Exercise task »
Print the lines of the listing below word for word, beginning with the line that contains "locality: Vicinity of" and ending after the line that contains "name author: Benth. & Douglas". Include both of those lines and nothing else.

---

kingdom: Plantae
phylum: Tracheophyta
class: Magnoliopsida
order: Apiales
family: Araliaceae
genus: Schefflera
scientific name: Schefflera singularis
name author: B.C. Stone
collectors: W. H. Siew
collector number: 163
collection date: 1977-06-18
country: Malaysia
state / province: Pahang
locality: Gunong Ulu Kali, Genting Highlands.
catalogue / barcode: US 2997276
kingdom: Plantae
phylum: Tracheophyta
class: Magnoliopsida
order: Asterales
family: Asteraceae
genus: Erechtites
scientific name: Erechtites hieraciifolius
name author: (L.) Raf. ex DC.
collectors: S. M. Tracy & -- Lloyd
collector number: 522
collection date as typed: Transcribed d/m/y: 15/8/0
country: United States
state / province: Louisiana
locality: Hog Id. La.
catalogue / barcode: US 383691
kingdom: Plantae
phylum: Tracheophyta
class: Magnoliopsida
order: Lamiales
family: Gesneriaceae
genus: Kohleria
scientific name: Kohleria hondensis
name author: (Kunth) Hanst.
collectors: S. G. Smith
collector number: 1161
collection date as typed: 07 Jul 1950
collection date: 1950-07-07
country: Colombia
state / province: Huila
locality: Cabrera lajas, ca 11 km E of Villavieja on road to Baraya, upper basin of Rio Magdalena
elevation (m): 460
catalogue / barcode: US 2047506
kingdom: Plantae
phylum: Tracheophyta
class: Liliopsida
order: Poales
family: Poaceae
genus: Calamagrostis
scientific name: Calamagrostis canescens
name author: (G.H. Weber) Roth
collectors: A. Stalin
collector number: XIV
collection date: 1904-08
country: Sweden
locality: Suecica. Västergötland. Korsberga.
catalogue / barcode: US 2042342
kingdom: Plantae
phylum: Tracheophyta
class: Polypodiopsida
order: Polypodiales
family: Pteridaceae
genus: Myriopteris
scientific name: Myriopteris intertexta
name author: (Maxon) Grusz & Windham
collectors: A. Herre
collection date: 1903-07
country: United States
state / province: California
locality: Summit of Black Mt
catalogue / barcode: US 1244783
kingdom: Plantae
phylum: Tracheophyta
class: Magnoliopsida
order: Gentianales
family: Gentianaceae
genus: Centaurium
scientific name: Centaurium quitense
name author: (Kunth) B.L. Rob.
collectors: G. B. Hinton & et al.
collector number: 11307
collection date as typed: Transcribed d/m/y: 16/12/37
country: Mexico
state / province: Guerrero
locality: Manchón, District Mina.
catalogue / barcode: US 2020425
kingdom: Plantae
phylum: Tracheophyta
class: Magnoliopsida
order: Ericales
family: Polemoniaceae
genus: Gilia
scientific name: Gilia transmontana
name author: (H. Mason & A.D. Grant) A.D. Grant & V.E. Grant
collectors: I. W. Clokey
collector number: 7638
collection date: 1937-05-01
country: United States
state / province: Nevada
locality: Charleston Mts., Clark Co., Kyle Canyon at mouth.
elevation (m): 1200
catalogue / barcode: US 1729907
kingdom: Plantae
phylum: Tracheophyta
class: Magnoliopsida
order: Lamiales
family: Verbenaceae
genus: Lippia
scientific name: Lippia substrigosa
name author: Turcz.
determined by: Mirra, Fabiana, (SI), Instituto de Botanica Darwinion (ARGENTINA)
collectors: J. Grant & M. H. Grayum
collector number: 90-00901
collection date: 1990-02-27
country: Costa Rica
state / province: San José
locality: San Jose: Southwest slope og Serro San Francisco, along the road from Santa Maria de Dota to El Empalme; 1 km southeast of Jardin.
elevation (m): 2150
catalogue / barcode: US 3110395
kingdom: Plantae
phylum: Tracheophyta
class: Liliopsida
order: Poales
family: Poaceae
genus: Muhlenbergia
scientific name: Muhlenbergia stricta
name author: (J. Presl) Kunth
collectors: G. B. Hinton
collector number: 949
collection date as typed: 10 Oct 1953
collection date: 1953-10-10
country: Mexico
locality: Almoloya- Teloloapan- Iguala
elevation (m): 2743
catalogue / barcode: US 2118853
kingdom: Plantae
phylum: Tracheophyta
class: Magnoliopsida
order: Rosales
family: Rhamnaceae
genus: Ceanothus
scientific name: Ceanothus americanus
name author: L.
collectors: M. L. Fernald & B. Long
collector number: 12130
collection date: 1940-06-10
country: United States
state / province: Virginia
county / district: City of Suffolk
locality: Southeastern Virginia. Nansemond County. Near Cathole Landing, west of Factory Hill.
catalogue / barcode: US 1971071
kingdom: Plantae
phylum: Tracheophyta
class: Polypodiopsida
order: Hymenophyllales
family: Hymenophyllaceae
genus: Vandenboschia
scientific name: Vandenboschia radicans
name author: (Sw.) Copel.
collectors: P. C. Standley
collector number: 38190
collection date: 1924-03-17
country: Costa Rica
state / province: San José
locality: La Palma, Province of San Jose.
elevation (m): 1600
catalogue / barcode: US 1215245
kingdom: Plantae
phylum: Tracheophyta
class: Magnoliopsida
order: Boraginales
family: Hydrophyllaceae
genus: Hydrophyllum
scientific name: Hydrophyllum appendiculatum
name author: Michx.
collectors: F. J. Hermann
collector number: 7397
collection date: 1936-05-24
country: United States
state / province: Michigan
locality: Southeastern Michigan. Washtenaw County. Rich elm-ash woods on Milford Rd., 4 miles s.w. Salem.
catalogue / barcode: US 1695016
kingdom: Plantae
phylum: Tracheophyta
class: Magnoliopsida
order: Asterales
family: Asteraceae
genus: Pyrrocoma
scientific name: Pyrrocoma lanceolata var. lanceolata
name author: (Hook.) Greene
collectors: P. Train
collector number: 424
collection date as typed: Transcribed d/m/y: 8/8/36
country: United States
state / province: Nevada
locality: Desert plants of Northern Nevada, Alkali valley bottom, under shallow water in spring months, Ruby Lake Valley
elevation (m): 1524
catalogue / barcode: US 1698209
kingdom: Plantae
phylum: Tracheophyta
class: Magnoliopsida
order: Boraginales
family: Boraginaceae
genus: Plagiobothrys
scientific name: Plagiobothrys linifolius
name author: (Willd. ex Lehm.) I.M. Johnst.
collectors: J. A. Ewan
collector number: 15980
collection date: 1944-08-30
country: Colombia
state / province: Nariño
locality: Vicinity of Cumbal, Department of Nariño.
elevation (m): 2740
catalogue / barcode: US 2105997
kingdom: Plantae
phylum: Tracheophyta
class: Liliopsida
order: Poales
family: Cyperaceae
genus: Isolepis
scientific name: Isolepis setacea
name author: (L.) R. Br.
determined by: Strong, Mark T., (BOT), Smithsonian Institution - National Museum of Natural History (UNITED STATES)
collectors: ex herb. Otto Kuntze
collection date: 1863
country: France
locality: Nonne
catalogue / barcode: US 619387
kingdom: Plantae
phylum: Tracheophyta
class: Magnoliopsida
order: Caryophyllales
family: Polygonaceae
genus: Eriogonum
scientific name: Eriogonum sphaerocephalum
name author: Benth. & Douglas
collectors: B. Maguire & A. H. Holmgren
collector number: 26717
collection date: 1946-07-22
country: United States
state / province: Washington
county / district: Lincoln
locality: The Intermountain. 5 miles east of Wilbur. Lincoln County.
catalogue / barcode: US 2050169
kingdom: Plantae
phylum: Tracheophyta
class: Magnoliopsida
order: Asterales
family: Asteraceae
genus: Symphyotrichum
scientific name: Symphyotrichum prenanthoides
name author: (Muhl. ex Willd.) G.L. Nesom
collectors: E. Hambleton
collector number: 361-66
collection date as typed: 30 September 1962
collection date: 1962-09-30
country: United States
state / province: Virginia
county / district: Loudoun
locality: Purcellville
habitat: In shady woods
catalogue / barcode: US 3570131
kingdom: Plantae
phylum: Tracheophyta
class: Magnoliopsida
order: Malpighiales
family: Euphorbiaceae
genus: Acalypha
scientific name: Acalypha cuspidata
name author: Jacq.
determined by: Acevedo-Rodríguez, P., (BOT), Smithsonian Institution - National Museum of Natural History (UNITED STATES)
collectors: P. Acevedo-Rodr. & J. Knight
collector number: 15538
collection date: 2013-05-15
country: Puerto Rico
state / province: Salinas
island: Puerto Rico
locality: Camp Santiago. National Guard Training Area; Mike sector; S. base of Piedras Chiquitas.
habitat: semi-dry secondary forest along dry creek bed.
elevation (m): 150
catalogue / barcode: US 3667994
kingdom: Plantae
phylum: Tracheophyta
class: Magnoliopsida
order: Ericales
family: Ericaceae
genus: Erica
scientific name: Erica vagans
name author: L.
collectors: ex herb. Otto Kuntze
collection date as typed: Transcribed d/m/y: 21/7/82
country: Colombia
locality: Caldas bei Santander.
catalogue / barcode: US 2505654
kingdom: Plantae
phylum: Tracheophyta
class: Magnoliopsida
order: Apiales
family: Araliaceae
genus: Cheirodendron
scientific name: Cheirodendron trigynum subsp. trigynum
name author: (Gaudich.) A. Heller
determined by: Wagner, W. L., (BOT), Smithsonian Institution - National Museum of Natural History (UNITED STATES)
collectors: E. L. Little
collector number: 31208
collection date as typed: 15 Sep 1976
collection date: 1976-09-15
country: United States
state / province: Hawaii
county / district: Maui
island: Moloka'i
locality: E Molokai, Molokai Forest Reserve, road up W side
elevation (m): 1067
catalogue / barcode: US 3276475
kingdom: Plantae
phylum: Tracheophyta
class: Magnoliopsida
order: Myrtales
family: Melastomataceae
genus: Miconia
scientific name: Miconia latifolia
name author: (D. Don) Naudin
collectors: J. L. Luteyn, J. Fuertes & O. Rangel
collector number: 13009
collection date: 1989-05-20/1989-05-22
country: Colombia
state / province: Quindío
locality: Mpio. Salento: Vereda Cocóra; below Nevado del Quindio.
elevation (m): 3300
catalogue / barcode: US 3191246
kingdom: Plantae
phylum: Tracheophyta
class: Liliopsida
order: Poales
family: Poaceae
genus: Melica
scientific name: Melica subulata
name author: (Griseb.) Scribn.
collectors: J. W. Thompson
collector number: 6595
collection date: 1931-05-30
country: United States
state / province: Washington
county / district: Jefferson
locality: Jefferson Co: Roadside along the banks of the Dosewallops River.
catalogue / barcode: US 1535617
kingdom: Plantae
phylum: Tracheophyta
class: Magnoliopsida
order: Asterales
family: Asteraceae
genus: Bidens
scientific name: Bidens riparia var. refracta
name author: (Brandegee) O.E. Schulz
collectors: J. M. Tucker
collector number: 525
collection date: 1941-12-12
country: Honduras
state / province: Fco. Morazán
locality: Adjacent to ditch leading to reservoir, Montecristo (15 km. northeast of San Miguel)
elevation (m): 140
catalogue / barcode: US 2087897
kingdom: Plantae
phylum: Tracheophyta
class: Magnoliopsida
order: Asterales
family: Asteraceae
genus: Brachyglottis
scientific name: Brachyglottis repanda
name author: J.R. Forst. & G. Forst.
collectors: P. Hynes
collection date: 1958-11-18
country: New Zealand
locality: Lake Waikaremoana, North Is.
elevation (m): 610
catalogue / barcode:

---

Solution to this task »
locality: Vicinity of Cumbal, Department of Nariño.
elevation (m): 2740
catalogue / barcode: US 2105997
kingdom: Plantae
phylum: Tracheophyta
class: Liliopsida
order: Poales
family: Cyperaceae
genus: Isolepis
scientific name: Isolepis setacea
name author: (L.) R. Br.
determined by: Strong, Mark T., (BOT), Smithsonian Institution - National Museum of Natural History (UNITED STATES)
collectors: ex herb. Otto Kuntze
collection date: 1863
country: France
locality: Nonne
catalogue / barcode: US 619387
kingdom: Plantae
phylum: Tracheophyta
class: Magnoliopsida
order: Caryophyllales
family: Polygonaceae
genus: Eriogonum
scientific name: Eriogonum sphaerocephalum
name author: Benth. & Douglas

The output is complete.